Based on a suggestion from Eunice. Two groups of players, each playing the same group of characters, in alternating scenes. Team A play them in a chronological succession of scenes covering a fixed period. Team B play scenes each of which is either a flashback or a flashforward in the characters’ lives before and after that period.

The idea is that Team B can use these scenes to reflect, suggest, provide material for, respond to, and otherwise enhance the straight narrative being pursued by Team A. (And vice versa.)

This structure could be applied to a wide range of scenarios: the one tested was a group of three women (grandmother, mother and daughter) on the morning of the wedding of one of them. Team A’s six scenes consisted of preparing for the wedding, going from the end of the hen night to the moment before the ceremony. Each scene had a theme (eg. the scene of putting on makeup was themed around self-image).

For each of the five scenes inbetween, Team B were given a choice of scene ideas that resonated in some way with the theme. The intention was to offer them a range of light to dark possibilities, plus as much freedom as was possible in flashing forward or back and in which of the characters was in focus.

This larp was playtested and it proved to be generally enjoyable, although with some flaws (some of the Team A scenes were too similar, and Team B needed considerable time to decide how and what scene to do). Generally a promising idea, which might or might not be pursued.

Larp by vlog

Joanna was keen to develop thoughts about larping by vlog – as a way of keeping in play with inernational larper friends, and as an interesting medium for larp.
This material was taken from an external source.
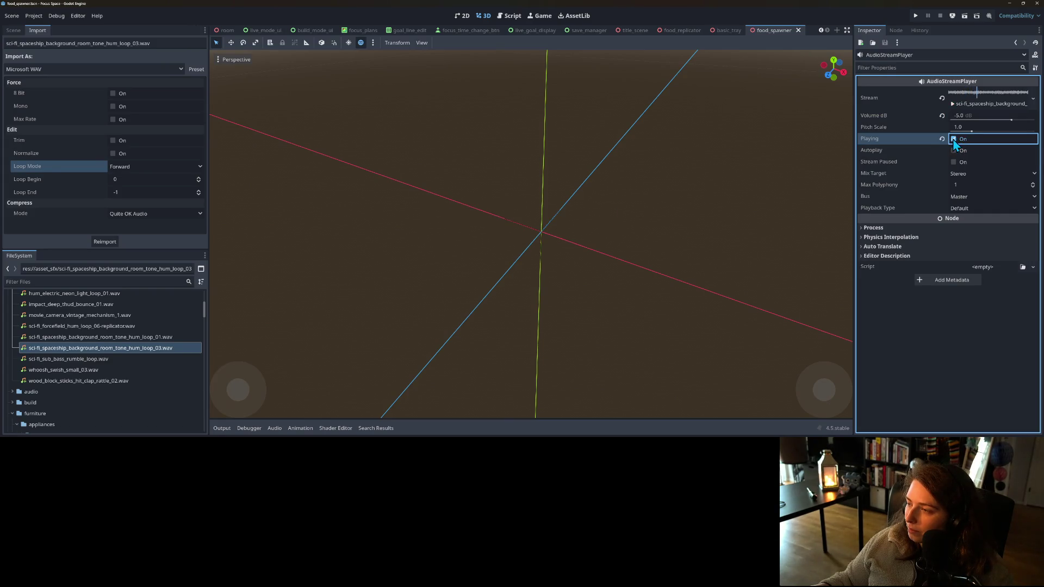
left_click(954, 139)
key("ctrl+s")
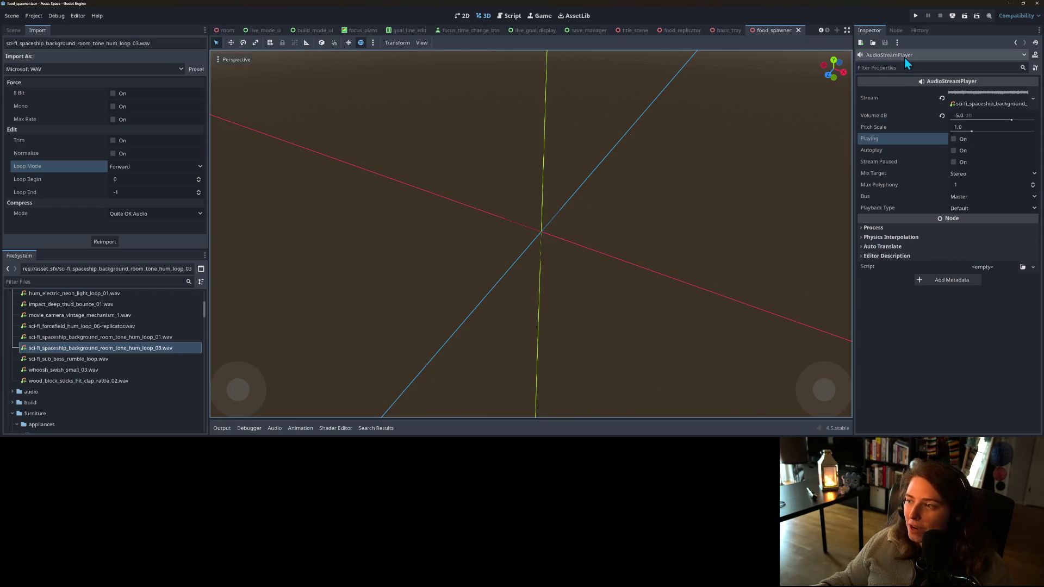
key("alt+Tab")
A small but focused team produced a good deal of material relating to technologies and structures that might make such a thing work. The proposed setting was a basically real modern-day world, with faerie presence acknowledged but not admitted officially – with player characters working in the grey area of leakages and ‘incidents’.

This is clearly a complex project with a lot of potential, which might grow into something amazing!